If you’ve ever said the words ‘I never saw that coming,’ you have experienced a black swan event.
These events are highly improbable, unpredictable by definition and have huge impacts on our lives. But are they really unpredictable? Are they as random or important as we think?
And most importantly, can we improve our thinking to better understand and predict the unknown?
For Nassim Nicholas Taleb, the answer to the last question is yes.
A prominent scholar and risk analyst, Taleb believes that the way we think about risk is restricted and fundamentally flawed. We focus too much on what we know, and not enough on what we don’t know.
In ‘The Black Swan’, he takes on the orthodoxy of statistics and probability theory and offers tricks for handling and learning from unexpected events.
Spotting Black Swans
The book itself often feels digressive and self-aggrandising, but the ideas are good. Taleb convincingly criticises everything from the Gaussian curve and the scientific method, to heuristics and human cognition.

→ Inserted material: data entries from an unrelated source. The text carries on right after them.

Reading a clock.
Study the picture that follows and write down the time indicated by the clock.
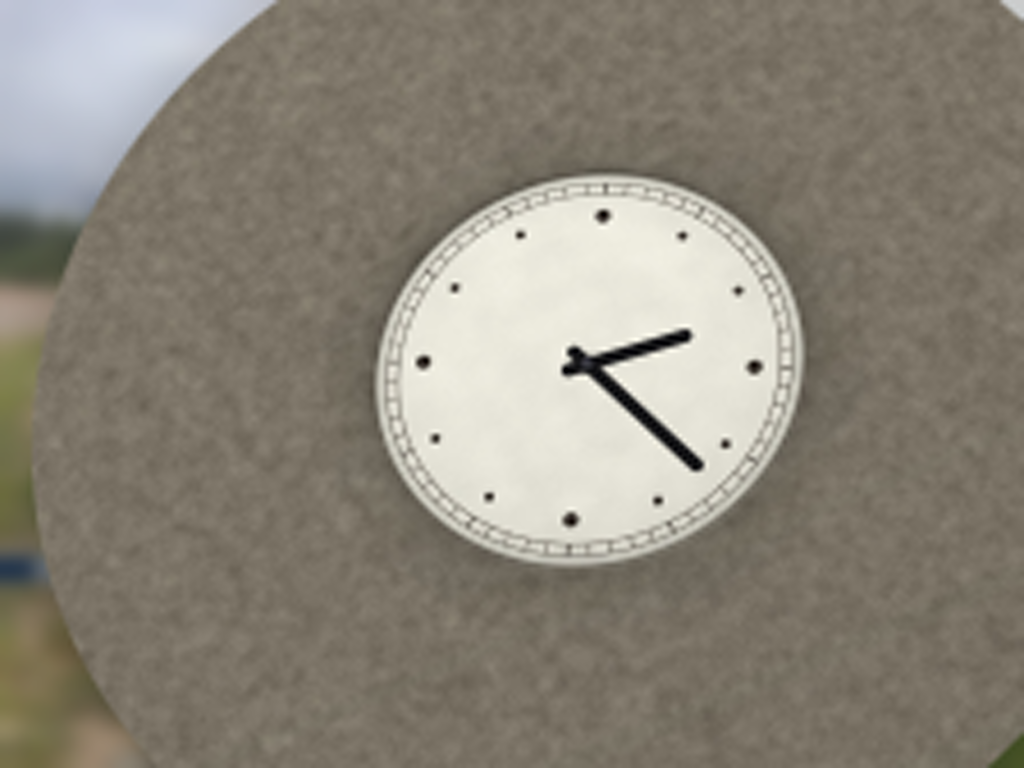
2:22
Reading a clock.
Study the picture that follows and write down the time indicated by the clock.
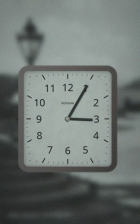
3:05
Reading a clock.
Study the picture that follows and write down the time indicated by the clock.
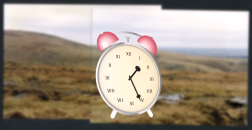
1:26
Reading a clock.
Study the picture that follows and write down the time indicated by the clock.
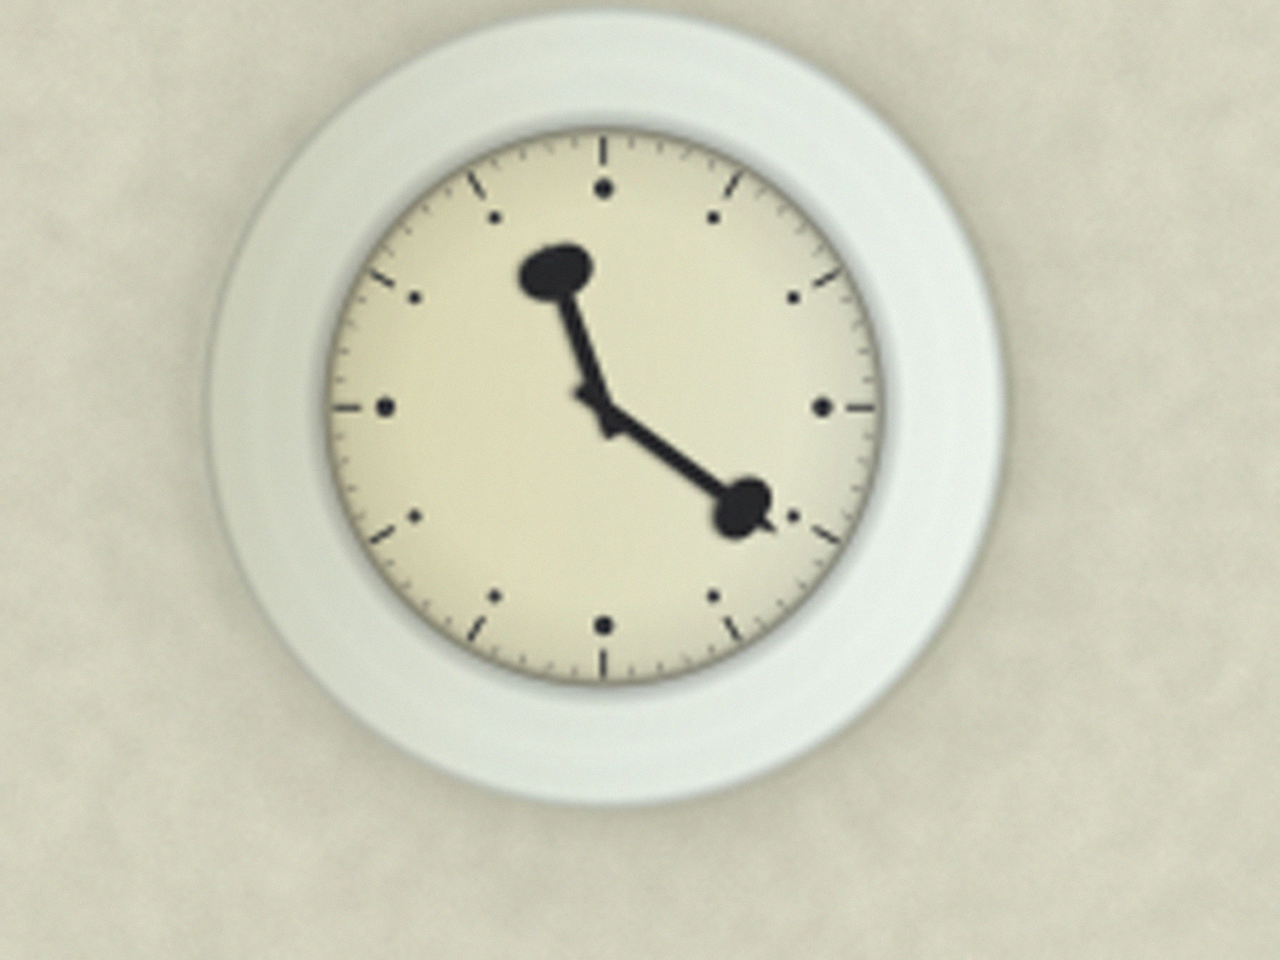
11:21
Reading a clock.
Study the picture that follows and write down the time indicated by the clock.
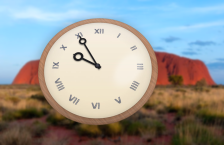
9:55
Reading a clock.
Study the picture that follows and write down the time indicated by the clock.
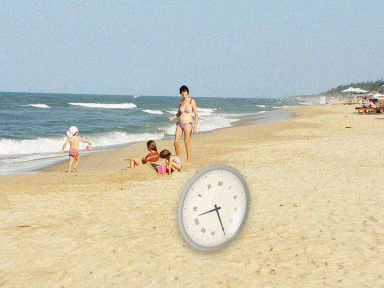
8:25
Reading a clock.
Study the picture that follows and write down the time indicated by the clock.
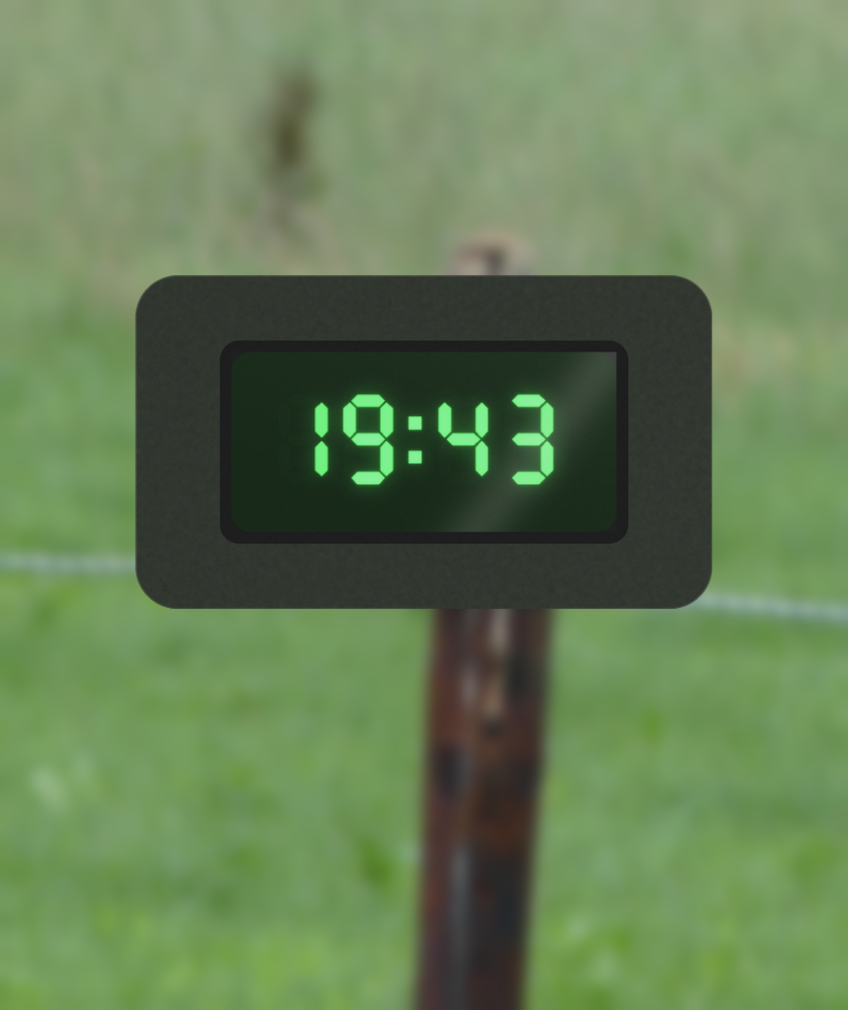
19:43
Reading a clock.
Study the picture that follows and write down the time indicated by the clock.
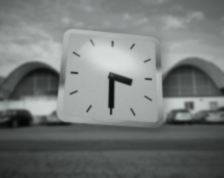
3:30
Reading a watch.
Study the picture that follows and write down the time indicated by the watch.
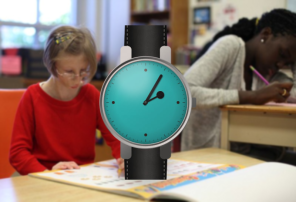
2:05
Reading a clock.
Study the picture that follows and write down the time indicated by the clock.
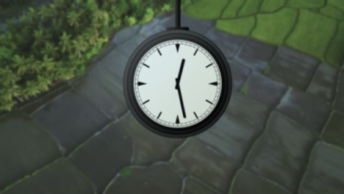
12:28
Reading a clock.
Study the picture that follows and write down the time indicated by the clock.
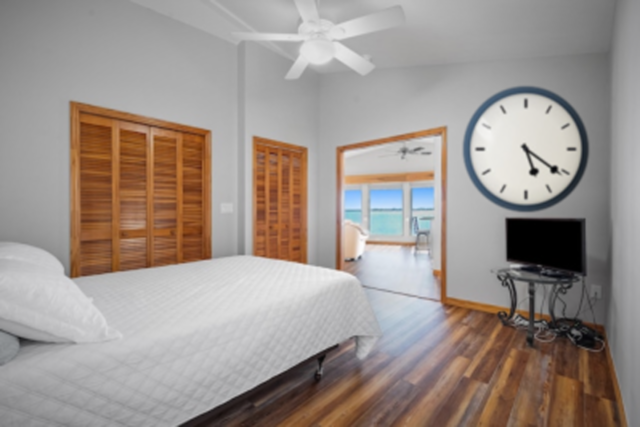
5:21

But this isn’t an overly academic or scientific book; there’s no complex discussion or convincing case studies. Taleb is partial instead to a mix of anecdotes, counterfactuals and real-world examples, though his choice of the latter is disappointingly predictable: paragraphs about the rise of Google and the fall of Black-Scholes make several appearances.
Where this book succeeds is in its ability to question how we manage risk, and to offer alternative ways of thinking and using data.
When it comes to managing risk, the challenge, Taleb says, is to use systems of thinking that are ‘antifragile’ and less reliant on known information. Resilient systems of thinking embrace variability and unknowns, and absorb and improve from unexpected events.
Is it worth a read?
Will this book help decision makers and businesses act in a world characterised by black swan events? Probably not. But Taleb’s ideas will provoke introspection and encourage you to focus less on what you know, and more on what you don’t know.
For readers familiar with chaos theory, statistics or the writings of Thomas Kuhn, Taleb’s book says nothing new. But even the most well read among us will find ‘The Black Swan’ to be an entertaining (if not insightful) look into the world of the expectedly unexpected.